A Shortcut Through the Jungle

A Shortcut Through the Jungle
A Shortcut Through the Jungle

September 7, 1977
President Jimmy Carter Signed the Panama Canal Treaty

How many times have you taken a shortcut through a neighbor’s backyard? The U.S. created a 51-mile shortcut between the Atlantic and Pacific Oceans through a distant neighbor’s “backyard” and called it the Panama Canal. Of course, the U.S. got permission from Panama first, back in 1904.

On September 7, 1977, President Jimmy Carter signed the Panama Canal Treaty and Neutrality Treaty promising to give control of the canal to the Panamanians by the year 2000.

Why was this shortcut for ships needed, and how did the U.S. build one through the jungles of Panama?

Before the Panama Canal opened in 1914, ships traveling between the Atlantic and Pacific oceans had to travel a precarious 8,000 nautical miles around the tip of South America. It would be much faster to travel across the narrowest part of Panama, but a canal would have to be dug through the 10-mile wide strip of land.
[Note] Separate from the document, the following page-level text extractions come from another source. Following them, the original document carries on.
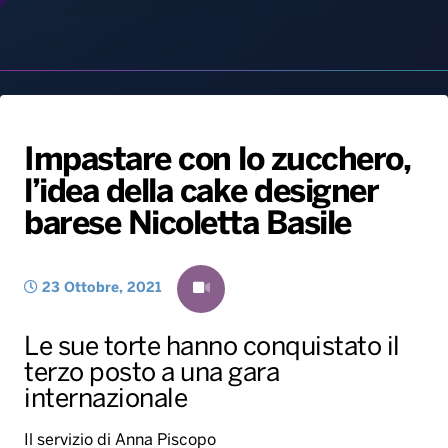
Impastare con lo zucchero,
l’idea della cake designer
Radio Norba News TV
PALATOUR
Musica e Spettacolo
Notiziario
Generale
barese Nicoletta Basile
Voce al Bari
Sport
Interviste
Novità
Battiti Live 2026
Radio Norba Consiglia
Oroscopo
23 Ottobre, 2021
Leggerissime
Speciale Astrabilia 2026
Gallery
Le sue torte hanno conquistato il
terzo posto a una gara
internazionale
Il servizio di Anna Piscopo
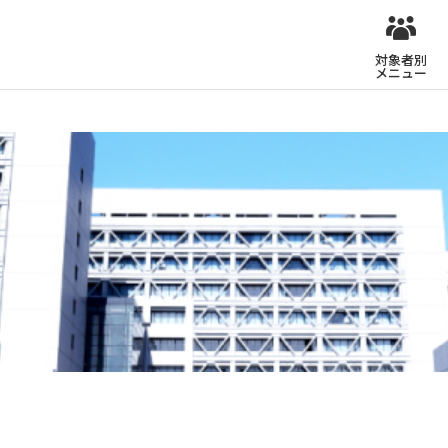
対象者別
メニュー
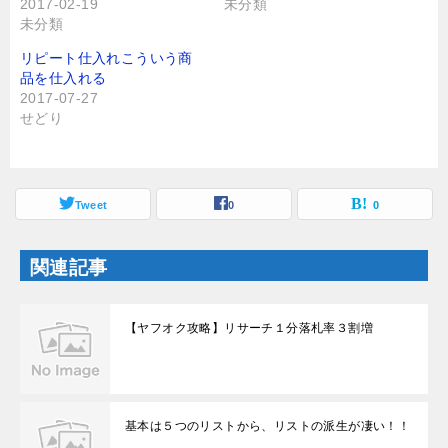
2017-02-19
未分類
共
は
有
ク
未分類
(
リ
新
ッ
し
ク
リピート仕入れこういう商
い
し
品を仕入れる
ウ
て
ィ
く
2017-07-27
ン
だ
せどり
ド
さ
ウ
い
で
(
開
新
き
し
ま
い
す
ウ
Tweet
0
0
)
ィ
ン
ド
ウ
関連記事
で
開
き
ま
す
【ヤフオク攻略】リサーチ１分落札率３割増
)
基本は５つのリストから、リストの派生が凄い！！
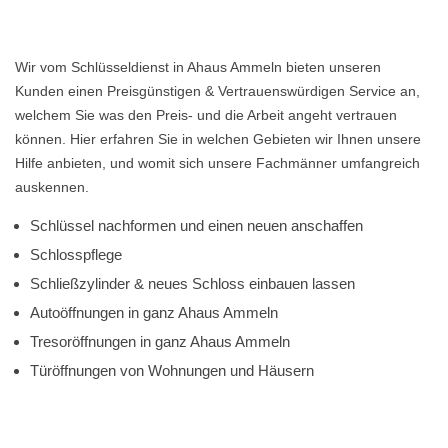
Wir vom Schlüsseldienst in Ahaus Ammeln bieten unseren
Kunden einen Preisgünstigen & Vertrauenswürdigen Service an,
welchem Sie was den Preis- und die Arbeit angeht vertrauen
können. Hier erfahren Sie in welchen Gebieten wir Ihnen unsere
Hilfe anbieten, und womit sich unsere Fachmänner umfangreich
auskennen.
Schlüssel nachformen und einen neuen anschaffen
Schlosspflege
Schließzylinder & neues Schloss einbauen lassen
Autoöffnungen in ganz Ahaus Ammeln
Tresoröffnungen in ganz Ahaus Ammeln
Türöffnungen von Wohnungen und Häusern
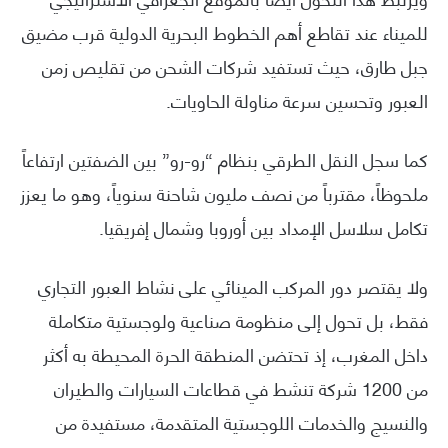
للميناء عند تقاطع أهم الخطوط البحرية الدولية قرب مضيق
جبل طارق، حيث تستفيد شركات الشحن من تقليص زمن
العبور وتحسين سرعة مناولة الحاويات.
كما سجل النقل الطرقي بنظام “رو-رو” بين الضفتين ارتفاعاً
ملحوظاً، مقترباً من نصف مليون شاحنة سنوياً، وهو ما يعزز
تكامل سلاسل الإمداد بين أوروبا وشمال إفريقيا.
ولا يقتصر دور المركب المينائي على نشاط العبور التجاري
فقط، بل تحول إلى منظومة صناعية ولوجستية متكاملة
داخل المغرب، إذ تحتضن المنطقة الحرة المحيطة به أكثر
من 1200 شركة تنشط في قطاعات السيارات والطيران
والنسيج والخدمات اللوجستية المتقدمة، مستفيدة من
To build the canal, the engineers designed a series of lakes and locks that trap water, raising ships to the height of Gatum Lake near the middle of the Isthmus (a narrow strip of land connecting two larger land areas) of Panama, and then lowering them again to sea level.

America celebrated the opening of the canal at the 1915 Panama-Pacific Exposition in San Francisco. More than 18 million people came to the 11-month fair. Many more people have traveled the shortcut through Panama. Will you be one of them?